Texte à lire:
L’union fait l’anarchie

Par Clémentine Glardon

Une critique sur le spectacle :

Dix petites anarchistes / Adaptation du roman de Daniel de Roulet par Marie Perny / Mise en scène de Julie Burnier / 2.21 Lausanne / du 03 au 08 mai 2022 / Plus d’infos.

© Mathilda Olmi

C’est une histoire de conviction, de lutte et d’espoir. La recherche de liberté mène 10 femmes au loin, au moins jusqu’en Patagonie. Dix petites anarchistes est un spectacle créé par la compagnie Mezza-Luna, fondée par Heidi Kipfer et Marie Perny en 1989. Habituées à intégrer des moments musicaux à leurs créations, elles s’emparent cette fois du roman Dix petites anarchistes de Daniel Roulet et l’adaptent pour la scène et y ajoute des chants anarchistes.

St-Imier, fin du XIXe siècle. Dix femmes, unies par la misère et le travail, se prennent à rêver d’une vie meilleure. L’inspiration et l’espoir leur viennent en partie des conférences de Bakounine sur l’anarchie. En 1873, elles embarquent ensemble avec leurs enfants sur un navire pour la Patagonie pour créer leur propre société, libérées des contraintes qui pèsent sur elles (salaires inégaux, normes maritales et oppression dans le monde ouvrier en général). Ces femmes rencontrent de nombreuses épreuves : le mal de mer, le mal du pays, le mal que leur font les hommes, mais le travail acharné et la solidarité dont elles font preuve pour vivre leur rêve forcent l’admiration.

Le spectacle commence par une évocation de l’artiste japonaise Megumi Igarashi, qui fait des moulages de son vagin et les transforme en sculpture, mais que la justice japonaise a condamnée à la prison. Il s’agit à la fois d’un détail, mais qui représente bien le spectacle : remettre les femmes au centre afin de pouvoir les rendre visibles et maîtresses de leur vie. Mais cela permet aussi de montrer que la société actuelle a encore un contrôle très fort sur le corps des femmes.

Consignes:
a. Pour chacune des affirmations suivantes, dites si elle concorde avec la critique, en répondant par oui ou non et en citant les mots du texte qui tranchent.
(i) La compagnie Mezza-Luna a été fondée en 1989.
(ii) Les dix femmes partent pour la Patagonie sans leurs enfants.
(iii) La justice japonaise a condamné Megumi Igarashi à la prison.
b. Recopiez, s'il vous plaît, le passage de la critique qui commence par "Une critique sur" et se poursuit jusqu'à "des chants anarchistes.", en remplaçant "Patagonie" par "Argentine".

Les données:

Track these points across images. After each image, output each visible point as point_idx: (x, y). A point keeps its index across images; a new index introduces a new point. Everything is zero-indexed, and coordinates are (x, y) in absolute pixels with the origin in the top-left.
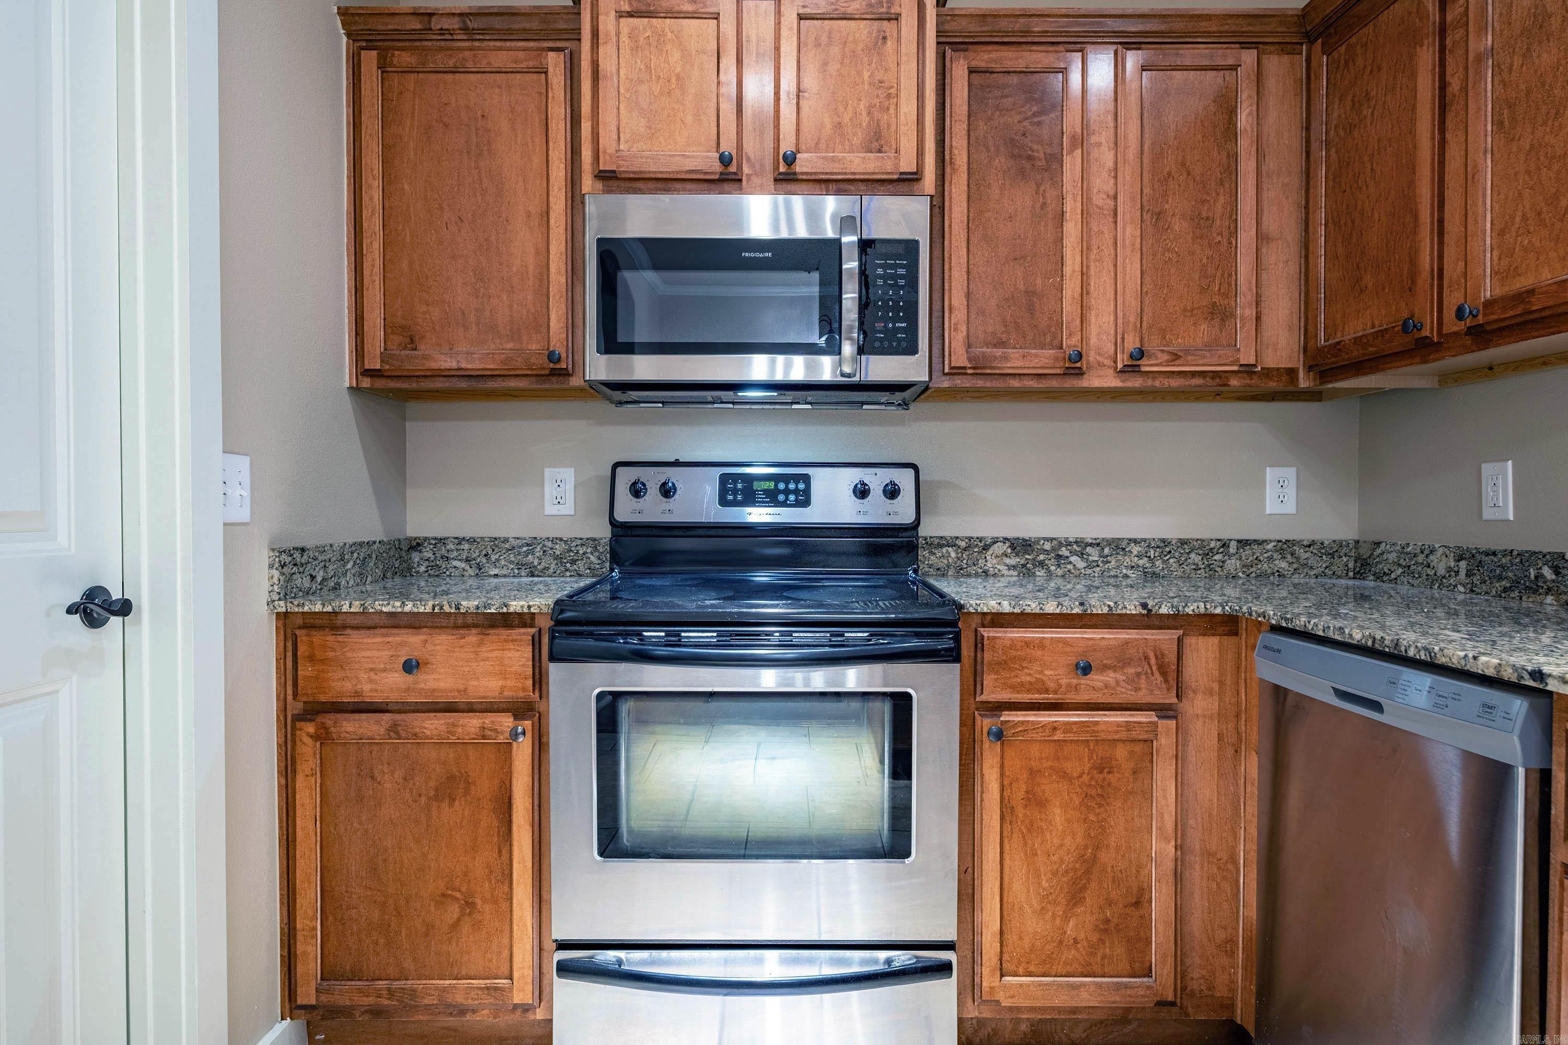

Corrigé:
a.
(i) Oui : « fondée par Heidi Kipfer et Marie Perny en 1989 ».
(ii) Non : « elles embarquent ensemble avec leurs enfants sur un navire pour la Patagonie ».
(iii) Oui : « mais que la justice japonaise a condamnée à la prison ».

b.
Une critique sur le spectacle :

Dix petites anarchistes / Adaptation du roman de Daniel de Roulet par Marie Perny / Mise en scène de Julie Burnier / 2.21 Lausanne / du 03 au 08 mai 2022 / Plus d’infos.

© Mathilda Olmi

C’est une histoire de conviction, de lutte et d’espoir. La recherche de liberté mène 10 femmes au loin, au moins jusqu’en Argentine. Dix petites anarchistes est un spectacle créé par la compagnie Mezza-Luna, fondée par Heidi Kipfer et Marie Perny en 1989. Habituées à intégrer des moments musicaux à leurs créations, elles s’emparent cette fois du roman Dix petites anarchistes de Daniel Roulet et l’adaptent pour la scène et y ajoute des chants anarchistes.